Aldehyde dehydrogenase 2 (ALDH2) protects the ischemic heart by activating adenosine 5'-monophosphate-activated protein kinase (AMPK) signaling. However, the molecular mechanisms linking ALDH2 and AMPK signaling are not fully understood. This study aimed to explore the potential mechanisms linking ALDH2 and AMPK in myocardial ischemic injury. An ischemic model was established by ligating the left anterior descending coronary artery in rats. The overexpression or knockdown of ALDH2 in H9c2 cells treated with oxygen-glucose deprivation was obtained through lentivirus infection. Transferase-mediated dUTP nick-end labeling was used to evaluate apoptosis in an ischemic rat model and oxygen-glucose deprivation cells. ALDH2 activity, mitochondrial oxidative stress markers, adenosine triphosphate, respiratory control ratio, and cell viability in H9c2 cells were evaluated using a biological kit and 3-(4,5-dimethylthiazol-2-yl)-2,5 diphenyl tetrazolium bromide. Protein expression of ALDH2 , 4-hydroxynonenal, thioredoxin-1 (Trx-1), and AMPK-proliferator-activated receptor gamma coactivator-1 alpha (PGC-1α) signaling pathway was detected through Western blotting. ALDH2 activation reduced ischemic-induced myocardial infarct size and apoptosis. ALDH2 protected mitochondrial function by enhancing mitochondrial respiratory control ratio and adenosine triphosphate production, alleviated mitochondrial oxidative stress, and suppressed myocardial apoptosis. Moreover, ALDH2 attenuated ischemia-induced oxidative stress and maintained Trx-1 levels by reducing 4-hydroxynonenal, thereby promoting AMPK-PGC-1α signaling activation. Inhibiting Trx-1 or AMPK abolished the cardioprotective effect of ALDH2 on ischemia. ALDH2 alleviates myocardial injury through increased mitochondrial biogenesis and reduced oxidative stress, and these effects were achieved through Trx1-mediating AMPK-PGC1-α signaling activation.
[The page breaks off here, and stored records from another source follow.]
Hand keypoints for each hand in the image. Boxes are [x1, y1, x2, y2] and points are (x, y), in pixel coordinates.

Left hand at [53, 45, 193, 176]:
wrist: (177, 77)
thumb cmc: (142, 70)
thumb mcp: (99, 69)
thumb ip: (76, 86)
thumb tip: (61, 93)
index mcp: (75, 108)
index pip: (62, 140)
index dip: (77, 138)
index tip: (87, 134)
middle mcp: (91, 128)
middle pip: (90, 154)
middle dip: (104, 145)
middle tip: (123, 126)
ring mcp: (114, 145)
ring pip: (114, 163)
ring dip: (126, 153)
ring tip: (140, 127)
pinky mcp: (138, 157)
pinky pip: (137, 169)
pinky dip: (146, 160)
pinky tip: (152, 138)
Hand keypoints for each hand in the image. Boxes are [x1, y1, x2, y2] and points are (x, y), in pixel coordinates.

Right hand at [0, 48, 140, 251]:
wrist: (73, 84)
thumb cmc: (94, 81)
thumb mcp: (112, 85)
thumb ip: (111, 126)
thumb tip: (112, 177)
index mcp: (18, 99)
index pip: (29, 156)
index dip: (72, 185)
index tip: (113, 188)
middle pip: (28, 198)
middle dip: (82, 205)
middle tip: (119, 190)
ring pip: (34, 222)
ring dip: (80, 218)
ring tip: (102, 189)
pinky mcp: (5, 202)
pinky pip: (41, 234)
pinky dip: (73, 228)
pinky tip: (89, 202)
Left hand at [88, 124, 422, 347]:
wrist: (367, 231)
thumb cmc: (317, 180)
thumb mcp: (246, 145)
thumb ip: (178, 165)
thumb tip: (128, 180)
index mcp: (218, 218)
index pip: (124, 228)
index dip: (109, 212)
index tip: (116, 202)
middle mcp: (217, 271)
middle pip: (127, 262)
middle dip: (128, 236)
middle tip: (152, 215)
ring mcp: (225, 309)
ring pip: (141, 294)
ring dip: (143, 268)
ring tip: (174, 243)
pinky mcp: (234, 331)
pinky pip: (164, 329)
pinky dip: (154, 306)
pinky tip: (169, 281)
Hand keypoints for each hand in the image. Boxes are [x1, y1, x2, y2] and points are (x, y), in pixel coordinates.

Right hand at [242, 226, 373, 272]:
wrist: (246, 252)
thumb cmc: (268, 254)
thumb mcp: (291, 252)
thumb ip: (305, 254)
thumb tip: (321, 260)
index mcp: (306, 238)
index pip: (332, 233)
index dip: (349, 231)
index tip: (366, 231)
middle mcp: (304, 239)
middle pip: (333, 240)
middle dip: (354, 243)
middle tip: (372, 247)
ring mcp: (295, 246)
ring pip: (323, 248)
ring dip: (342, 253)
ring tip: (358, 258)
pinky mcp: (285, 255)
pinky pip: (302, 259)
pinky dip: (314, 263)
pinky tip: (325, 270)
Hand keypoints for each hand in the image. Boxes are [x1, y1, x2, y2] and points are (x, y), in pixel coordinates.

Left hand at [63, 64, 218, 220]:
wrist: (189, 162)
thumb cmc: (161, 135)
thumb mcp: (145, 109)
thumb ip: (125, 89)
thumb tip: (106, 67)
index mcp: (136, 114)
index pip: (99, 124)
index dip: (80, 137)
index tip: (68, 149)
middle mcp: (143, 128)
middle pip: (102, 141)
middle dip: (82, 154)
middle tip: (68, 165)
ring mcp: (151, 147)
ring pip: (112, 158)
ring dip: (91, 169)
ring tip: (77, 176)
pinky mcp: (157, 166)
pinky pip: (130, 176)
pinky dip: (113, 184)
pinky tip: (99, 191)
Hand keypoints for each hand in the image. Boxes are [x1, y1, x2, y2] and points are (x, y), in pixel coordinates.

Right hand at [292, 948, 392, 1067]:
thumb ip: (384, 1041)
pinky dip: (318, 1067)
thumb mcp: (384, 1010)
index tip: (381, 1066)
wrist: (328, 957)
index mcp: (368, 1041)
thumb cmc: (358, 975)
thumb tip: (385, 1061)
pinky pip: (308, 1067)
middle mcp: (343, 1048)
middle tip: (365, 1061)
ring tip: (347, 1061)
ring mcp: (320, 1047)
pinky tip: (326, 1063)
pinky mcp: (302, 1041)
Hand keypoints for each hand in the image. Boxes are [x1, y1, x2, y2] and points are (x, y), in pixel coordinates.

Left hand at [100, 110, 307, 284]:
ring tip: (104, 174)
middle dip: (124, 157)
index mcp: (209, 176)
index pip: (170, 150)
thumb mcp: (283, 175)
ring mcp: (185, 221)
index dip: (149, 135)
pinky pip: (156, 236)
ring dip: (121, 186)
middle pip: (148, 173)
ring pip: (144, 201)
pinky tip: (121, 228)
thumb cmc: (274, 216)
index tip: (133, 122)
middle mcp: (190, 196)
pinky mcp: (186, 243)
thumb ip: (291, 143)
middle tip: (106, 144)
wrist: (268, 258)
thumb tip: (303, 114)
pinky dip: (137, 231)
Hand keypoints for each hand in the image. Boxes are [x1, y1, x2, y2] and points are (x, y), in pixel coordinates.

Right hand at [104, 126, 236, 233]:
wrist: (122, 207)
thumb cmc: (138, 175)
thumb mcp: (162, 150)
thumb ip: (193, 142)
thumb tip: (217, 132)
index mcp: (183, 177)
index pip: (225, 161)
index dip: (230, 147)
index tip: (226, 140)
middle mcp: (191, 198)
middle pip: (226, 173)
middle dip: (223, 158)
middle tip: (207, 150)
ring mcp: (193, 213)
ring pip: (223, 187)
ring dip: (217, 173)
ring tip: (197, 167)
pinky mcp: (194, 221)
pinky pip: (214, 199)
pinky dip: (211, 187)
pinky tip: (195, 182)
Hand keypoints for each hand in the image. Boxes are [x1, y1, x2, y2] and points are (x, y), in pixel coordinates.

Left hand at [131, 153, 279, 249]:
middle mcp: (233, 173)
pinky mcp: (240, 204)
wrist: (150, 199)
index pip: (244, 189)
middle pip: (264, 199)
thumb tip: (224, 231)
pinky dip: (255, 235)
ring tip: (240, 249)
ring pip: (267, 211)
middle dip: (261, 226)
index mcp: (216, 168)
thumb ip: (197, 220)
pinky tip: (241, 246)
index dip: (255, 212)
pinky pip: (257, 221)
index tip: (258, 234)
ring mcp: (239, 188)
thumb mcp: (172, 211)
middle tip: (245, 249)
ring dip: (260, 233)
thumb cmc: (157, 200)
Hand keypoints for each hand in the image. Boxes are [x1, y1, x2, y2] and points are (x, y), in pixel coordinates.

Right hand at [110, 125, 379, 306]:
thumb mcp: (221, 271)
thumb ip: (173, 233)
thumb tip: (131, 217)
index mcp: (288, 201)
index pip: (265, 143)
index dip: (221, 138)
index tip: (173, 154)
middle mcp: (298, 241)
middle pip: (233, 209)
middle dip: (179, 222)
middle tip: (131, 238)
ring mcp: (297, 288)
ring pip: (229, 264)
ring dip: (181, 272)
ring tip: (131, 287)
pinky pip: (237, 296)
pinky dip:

乙醛脱氢酶2(ALDH2)通过激活5'-单磷酸腺苷激活的蛋白激酶(AMPK)信号通路保护缺血心脏。然而,连接ALDH2和AMPK信号通路的分子机制尚未完全阐明。本研究旨在探讨心肌缺血损伤中连接ALDH2和AMPK的潜在机制。通过结扎大鼠左冠状动脉前降支建立缺血模型。通过慢病毒感染在氧糖剥夺处理的H9c2细胞中实现ALDH2的过表达或敲低。采用末端脱氧核苷酸转移酶介导的dUTP缺口末端标记法评估缺血大鼠模型和氧糖剥夺细胞中的细胞凋亡。使用生物试剂盒和3-(4,5-二甲基噻唑-2-基)-2,5-二苯基四氮唑溴盐评估H9c2细胞中的ALDH2活性、线粒体氧化应激标志物、三磷酸腺苷、呼吸控制率和细胞活力。通过蛋白质印迹法检测ALDH2、4-羟基壬烯醛、硫氧还蛋白-1(Trx-1)和AMPK-增殖激活受体γ共激活因子-1α(PGC-1α)信号通路的蛋白表达。ALDH2激活可减少缺血诱导的心肌梗死面积和细胞凋亡。ALDH2通过提高线粒体呼吸控制率和三磷酸腺苷生成来保护线粒体功能,减轻线粒体氧化应激,并抑制心肌细胞凋亡。此外,ALDH2通过降低4-羟基壬烯醛减轻缺血诱导的氧化应激并维持Trx-1水平,从而促进AMPK-PGC-1α信号通路激活。抑制Trx-1或AMPK可消除ALDH2对缺血的心脏保护作用。ALDH2通过增加线粒体生物合成和减少氧化应激来减轻心肌损伤,这些作用是通过Trx1介导的AMPK-PGC1-α信号通路激活实现的。